#### [EXERCISE GOAL]
Print, exactly and completely, the data that appears below.

== DATASET RECORDS

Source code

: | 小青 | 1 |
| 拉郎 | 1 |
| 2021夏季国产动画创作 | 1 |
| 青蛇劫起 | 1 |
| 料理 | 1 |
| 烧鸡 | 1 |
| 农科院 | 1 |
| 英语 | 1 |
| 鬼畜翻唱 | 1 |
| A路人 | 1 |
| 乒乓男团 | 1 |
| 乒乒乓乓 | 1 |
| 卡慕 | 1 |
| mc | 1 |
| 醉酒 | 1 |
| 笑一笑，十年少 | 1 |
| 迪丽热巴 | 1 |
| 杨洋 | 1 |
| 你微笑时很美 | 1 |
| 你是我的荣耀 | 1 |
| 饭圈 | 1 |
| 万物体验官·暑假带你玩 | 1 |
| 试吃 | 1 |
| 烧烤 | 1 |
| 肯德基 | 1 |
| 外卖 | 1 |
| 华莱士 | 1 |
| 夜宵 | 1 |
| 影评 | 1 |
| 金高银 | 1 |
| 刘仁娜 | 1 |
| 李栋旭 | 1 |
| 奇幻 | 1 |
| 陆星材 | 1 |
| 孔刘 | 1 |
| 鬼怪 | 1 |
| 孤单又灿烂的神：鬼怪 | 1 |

====

#### [SOLUTION]
Source code

: | 小青 | 1 |
| 拉郎 | 1 |
| 2021夏季国产动画创作 | 1 |
| 青蛇劫起 | 1 |
| 料理 | 1 |
| 烧鸡 | 1 |
| 农科院 | 1 |
| 英语 | 1 |
| 鬼畜翻唱 | 1 |
| A路人 | 1 |
| 乒乓男团 | 1 |
| 乒乒乓乓 | 1 |
| 卡慕 | 1 |
| mc | 1 |
| 醉酒 | 1 |
| 笑一笑，十年少 | 1 |
| 迪丽热巴 | 1 |
| 杨洋 | 1 |
| 你微笑时很美 | 1 |
| 你是我的荣耀 | 1 |
| 饭圈 | 1 |
| 万物体验官·暑假带你玩 | 1 |
| 试吃 | 1 |
| 烧烤 | 1 |
| 肯德基 | 1 |
| 外卖 | 1 |
| 华莱士 | 1 |
| 夜宵 | 1 |
| 影评 | 1 |
| 金高银 | 1 |
| 刘仁娜 | 1 |
| 李栋旭 | 1 |
| 奇幻 | 1 |
| 陆星材 | 1 |
| 孔刘 | 1 |
| 鬼怪 | 1 |
| 孤单又灿烂的神：鬼怪 | 1 |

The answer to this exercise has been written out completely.